For a single input dataset, the dataset is divided sequentially into number.of.folds specified subsets. Each subset is left out as testing data while the remaining subsets are used to train a random forest model with default mtry and ntree. The left out data is then predicted by the model.

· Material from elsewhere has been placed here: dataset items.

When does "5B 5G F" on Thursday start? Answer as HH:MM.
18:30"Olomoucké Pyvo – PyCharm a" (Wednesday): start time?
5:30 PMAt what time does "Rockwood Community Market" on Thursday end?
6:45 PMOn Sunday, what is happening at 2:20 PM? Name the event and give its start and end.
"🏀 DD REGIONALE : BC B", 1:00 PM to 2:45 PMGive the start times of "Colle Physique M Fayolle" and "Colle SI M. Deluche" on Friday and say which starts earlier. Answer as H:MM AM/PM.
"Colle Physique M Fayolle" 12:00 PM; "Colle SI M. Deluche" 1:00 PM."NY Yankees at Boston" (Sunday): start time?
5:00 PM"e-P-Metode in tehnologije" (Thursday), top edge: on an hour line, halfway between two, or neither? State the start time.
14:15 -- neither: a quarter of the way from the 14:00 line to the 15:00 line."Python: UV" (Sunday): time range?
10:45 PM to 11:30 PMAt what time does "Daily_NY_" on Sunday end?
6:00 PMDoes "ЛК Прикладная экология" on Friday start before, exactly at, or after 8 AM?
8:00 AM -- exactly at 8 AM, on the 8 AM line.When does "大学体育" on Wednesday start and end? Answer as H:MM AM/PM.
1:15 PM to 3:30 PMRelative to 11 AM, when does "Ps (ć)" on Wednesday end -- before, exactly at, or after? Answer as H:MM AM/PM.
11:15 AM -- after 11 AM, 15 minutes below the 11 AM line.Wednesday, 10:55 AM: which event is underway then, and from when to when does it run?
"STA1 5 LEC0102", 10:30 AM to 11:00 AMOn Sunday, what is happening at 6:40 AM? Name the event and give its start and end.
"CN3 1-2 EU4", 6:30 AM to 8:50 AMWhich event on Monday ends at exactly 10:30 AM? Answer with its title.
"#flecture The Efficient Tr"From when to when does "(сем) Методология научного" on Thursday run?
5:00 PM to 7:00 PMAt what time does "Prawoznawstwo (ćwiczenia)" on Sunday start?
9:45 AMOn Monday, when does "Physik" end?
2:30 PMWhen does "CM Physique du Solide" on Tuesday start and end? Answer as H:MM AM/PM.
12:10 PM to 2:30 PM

CVPredictionsRandomForest(
  inputted.data,
  name.of.predictors.to.use,
  target.column.name,
  seed,
  percentile.threshold.to.keep = 0.8,
  number.of.folds
)

Arguments

inputted.data

A dataframe that should already have the rows randomly shuffled.

name.of.predictors.to.use

A vector of strings that specify the name of columns to use as predictors. Each column should be numerical.

target.column.name

A string that specifies the column with values that we want to predict for. This column should be a factor.

seed

A integer that specifies the seed to use for random number generation.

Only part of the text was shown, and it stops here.